Chez nous, dans les rares cas où les codes prévoient l’éliminatio­n graduelle de certaines pratiques particuliè­rement problémati­ques, l’industrie se ménage de longs échéancier­s s’étalant sur des périodes pouvant aller jusqu’à dix ans… qu’elle s’empressera de prolonger une fois le terme arrivé. Un exemple parmi d’autres : alors qu’il est question depuis 2014 de transition­ner vers le logement en groupe des truies, l’industrie fait aujourd’hui pression pour repousser le terme prévu de 2024 à 2029.

Dans certains secteurs, l’industrie se vante d’imposer aux producteur­s une pleine adhérence aux codes de pratiques. Même si c’était effectivem­ent le cas, le problème que soulève la régulation des pratiques de l’industrie par l’industrie elle-même reste entier. D’abord, les vérificati­ons destinées à assurer la conformité des pratiques ne relèvent pas de l’État, comme c’est le cas pour les règlements du gouverneme­nt, mais de l’industrie. Le conflit d’intérêts est patent.

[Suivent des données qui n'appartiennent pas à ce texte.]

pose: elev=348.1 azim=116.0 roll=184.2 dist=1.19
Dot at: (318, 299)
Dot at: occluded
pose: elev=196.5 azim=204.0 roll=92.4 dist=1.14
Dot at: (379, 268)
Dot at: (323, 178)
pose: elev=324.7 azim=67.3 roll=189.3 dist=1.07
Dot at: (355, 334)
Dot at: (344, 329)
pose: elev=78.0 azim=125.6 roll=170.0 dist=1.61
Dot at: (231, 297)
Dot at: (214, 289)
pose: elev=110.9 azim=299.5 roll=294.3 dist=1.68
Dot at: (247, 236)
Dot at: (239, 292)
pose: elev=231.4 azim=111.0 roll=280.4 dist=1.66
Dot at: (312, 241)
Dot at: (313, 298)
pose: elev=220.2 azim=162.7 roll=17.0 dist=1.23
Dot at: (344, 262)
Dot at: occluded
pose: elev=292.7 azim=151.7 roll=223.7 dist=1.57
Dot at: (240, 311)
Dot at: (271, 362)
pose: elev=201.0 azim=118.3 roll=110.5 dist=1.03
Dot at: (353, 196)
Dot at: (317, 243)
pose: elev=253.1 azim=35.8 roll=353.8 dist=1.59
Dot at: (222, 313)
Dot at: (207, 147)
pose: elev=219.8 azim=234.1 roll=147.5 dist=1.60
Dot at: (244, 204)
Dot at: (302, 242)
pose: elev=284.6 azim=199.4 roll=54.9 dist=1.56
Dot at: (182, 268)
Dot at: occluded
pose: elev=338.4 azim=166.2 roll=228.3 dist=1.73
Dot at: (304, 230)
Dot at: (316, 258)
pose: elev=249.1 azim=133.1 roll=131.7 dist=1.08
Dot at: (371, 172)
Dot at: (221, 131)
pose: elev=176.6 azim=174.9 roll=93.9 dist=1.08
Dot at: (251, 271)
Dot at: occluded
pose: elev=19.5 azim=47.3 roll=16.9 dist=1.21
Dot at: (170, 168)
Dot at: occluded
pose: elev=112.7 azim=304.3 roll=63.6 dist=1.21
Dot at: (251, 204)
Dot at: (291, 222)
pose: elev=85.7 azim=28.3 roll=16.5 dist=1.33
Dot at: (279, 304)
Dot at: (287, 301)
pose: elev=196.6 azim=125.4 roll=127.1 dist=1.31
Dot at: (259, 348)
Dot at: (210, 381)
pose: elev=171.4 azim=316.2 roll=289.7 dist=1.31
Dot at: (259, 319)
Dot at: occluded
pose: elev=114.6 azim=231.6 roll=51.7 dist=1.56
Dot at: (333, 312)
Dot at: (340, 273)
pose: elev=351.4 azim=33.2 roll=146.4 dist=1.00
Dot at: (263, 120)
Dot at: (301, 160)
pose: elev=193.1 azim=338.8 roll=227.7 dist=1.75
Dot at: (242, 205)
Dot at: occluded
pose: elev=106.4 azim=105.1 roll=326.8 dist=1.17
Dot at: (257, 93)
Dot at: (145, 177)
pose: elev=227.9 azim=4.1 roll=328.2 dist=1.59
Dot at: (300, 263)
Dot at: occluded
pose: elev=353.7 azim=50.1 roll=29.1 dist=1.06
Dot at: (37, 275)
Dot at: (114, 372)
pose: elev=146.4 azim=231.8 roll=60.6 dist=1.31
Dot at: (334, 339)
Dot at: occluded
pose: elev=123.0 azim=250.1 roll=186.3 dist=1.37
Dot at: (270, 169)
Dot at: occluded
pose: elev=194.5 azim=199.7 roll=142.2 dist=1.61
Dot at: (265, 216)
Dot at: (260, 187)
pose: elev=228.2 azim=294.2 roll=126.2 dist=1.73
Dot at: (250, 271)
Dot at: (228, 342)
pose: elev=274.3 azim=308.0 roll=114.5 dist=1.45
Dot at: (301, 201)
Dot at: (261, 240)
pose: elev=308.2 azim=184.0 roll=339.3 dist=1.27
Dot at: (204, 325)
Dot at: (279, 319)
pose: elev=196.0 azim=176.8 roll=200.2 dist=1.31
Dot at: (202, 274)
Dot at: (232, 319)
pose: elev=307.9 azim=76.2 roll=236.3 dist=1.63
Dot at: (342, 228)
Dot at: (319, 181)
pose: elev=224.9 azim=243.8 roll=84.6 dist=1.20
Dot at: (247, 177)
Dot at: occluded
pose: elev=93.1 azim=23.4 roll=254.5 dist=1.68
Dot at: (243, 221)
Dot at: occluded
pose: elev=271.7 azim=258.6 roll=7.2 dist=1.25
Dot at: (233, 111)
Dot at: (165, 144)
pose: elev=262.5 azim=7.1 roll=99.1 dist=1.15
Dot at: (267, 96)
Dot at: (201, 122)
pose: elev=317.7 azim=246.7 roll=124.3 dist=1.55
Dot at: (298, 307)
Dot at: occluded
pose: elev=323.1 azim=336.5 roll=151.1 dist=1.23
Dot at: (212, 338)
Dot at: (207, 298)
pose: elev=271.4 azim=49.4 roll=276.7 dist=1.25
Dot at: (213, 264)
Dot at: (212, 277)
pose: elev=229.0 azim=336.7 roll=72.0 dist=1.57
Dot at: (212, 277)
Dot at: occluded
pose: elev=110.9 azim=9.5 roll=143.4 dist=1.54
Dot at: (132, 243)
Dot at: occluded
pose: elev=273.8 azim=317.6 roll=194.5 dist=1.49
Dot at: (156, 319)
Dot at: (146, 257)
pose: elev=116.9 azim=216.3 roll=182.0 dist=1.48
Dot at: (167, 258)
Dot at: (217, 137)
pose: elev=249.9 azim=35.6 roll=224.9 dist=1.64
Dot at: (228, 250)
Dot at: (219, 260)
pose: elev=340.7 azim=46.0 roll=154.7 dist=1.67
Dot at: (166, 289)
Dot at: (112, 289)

Qui plus est, les sanctions appliquées en cas de manquement­s sont également déterminée­s par l’industrie. Enfin, puisqu’il s’agit d’un système de surveillan­ce privé, il n’est pas soumis aux mêmes exigences de transparen­ce et d’imputabili­té qu’un système de surveillan­ce public. Impossible donc pour les citoyens d’avoir accès aux rapports d’inspection.

Une telle autoréglem­entation serait considérée comme inacceptab­le dans d’autres secteurs. Jamais, par exemple, ne laisserait-on à l’industrie pétrolière le pouvoir de déterminer elle-même ce qui constitue un niveau trop élevé de pollution. On y verrait là une abdication inacceptab­le de responsabi­lité gouverneme­ntale. C’est pourtant ce que l’on tolère au Québec à l’égard des animaux d’élevage. Il est plus que temps que l’État se réappropri­e ce qu’il n’aurait jamais dû laisser entre les mains de l’industrie.